Spatial modulation on SF-TF and orientation tuning.

(A) Center of two-photon recordings (upper), and center of individual neurons (lower) overlay on an average visual cortex map. The average visual cortex map was generated by affine registration of visual area maps from all experiments. Neurons are colored by visual areas. (B) Upper, average preferred TF (left) exhibits spatial dependency over the visual cortex (TF: A→P, cor = −0.25, p =0.015, M→L, cor = 0.36, p = 0.0004). Lower, average preferred SF (right) exhibits spatial dependency over the visual cortex (SF: A→P, cor = 0.35, p = 0.0005, M→L, cor = −0.06, p = 0.54).
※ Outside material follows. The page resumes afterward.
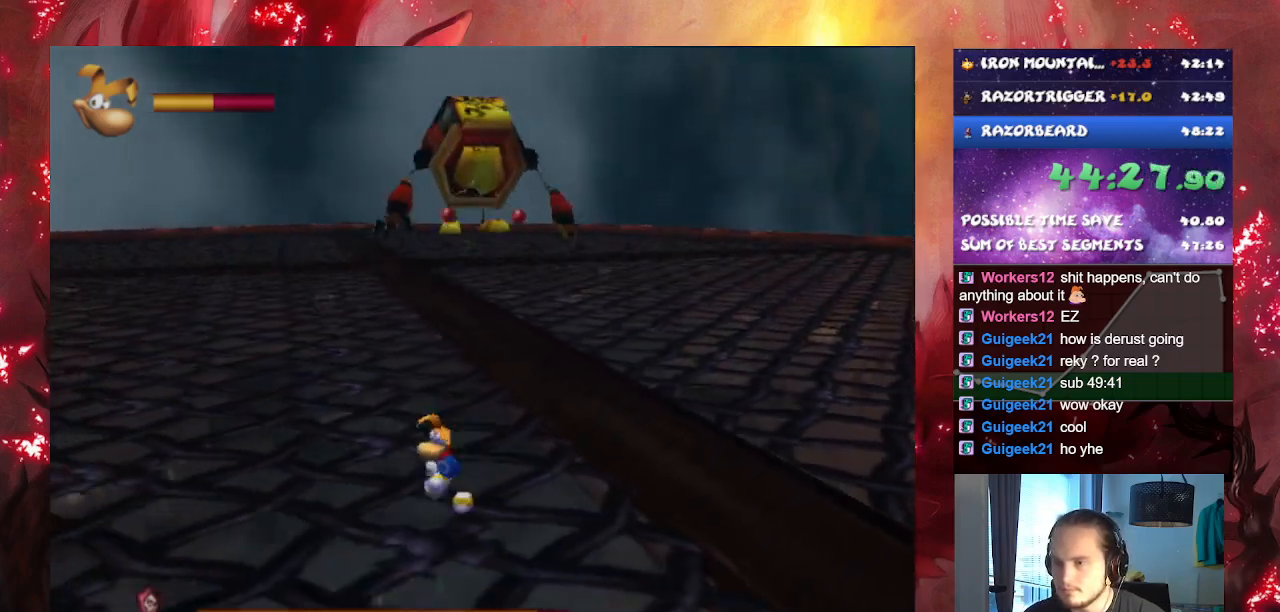
{"buttons": [], "left_stick": "center", "right_stick": "center", "events": [[284, "left_stick", "center"]]}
Colored dots indicate the average TF and SF (computed with >30 neurons) within 1802 μm2 local areas, overlaying on a visual map. (C) Polar plots of averaged preferred directions of six tuning groups of V1 and HVAs. Polar plots were generated with >30 neurons. Black and gray lines indicate the mean and SEM of normalized preferred directions.

Tolerance of noise correlation to missing spikes.

(A) Left, compare the inferred spike train and ground truth spike train (cell-attached recording) of one example neuron. Spike inference recovered 50% of the spikes of this neuron, the linear correlation between inferred spike train and true spike train is 0.79 (bin 1 s). Right, the correlation between inferred spike train and true spike train at various time bin. (B) Inter-neuron cross-correlation computed by true spike train and inferred spike are linearly correlated (r = 0.7). (C) The ground truth spike trains (top) and spike train after different types of perturbations of example neurons from spikefinder dataset (Methods). (D) Compute correlation of residual spike count at 1 s time bin after spike perturbations from left to right: random missing spikes; missing isolated spikes with inter-spike-interval (ISI) > 0.03 s; missing all spikes within a burst ISI < 0.01 s; missing 60% spikes within a burst with ISI <0.02 s. (E) Fidelity (left) and variance explained (right) of correlation calculation with spike train perturbation. The fidelity was defined as the linear correlation between spike count correlation before and after perturbation. Variance explained was measured as r2 of a linear regression between true correlation and perturbed correlations. The colored text in the figure indicates the ISI thresholds.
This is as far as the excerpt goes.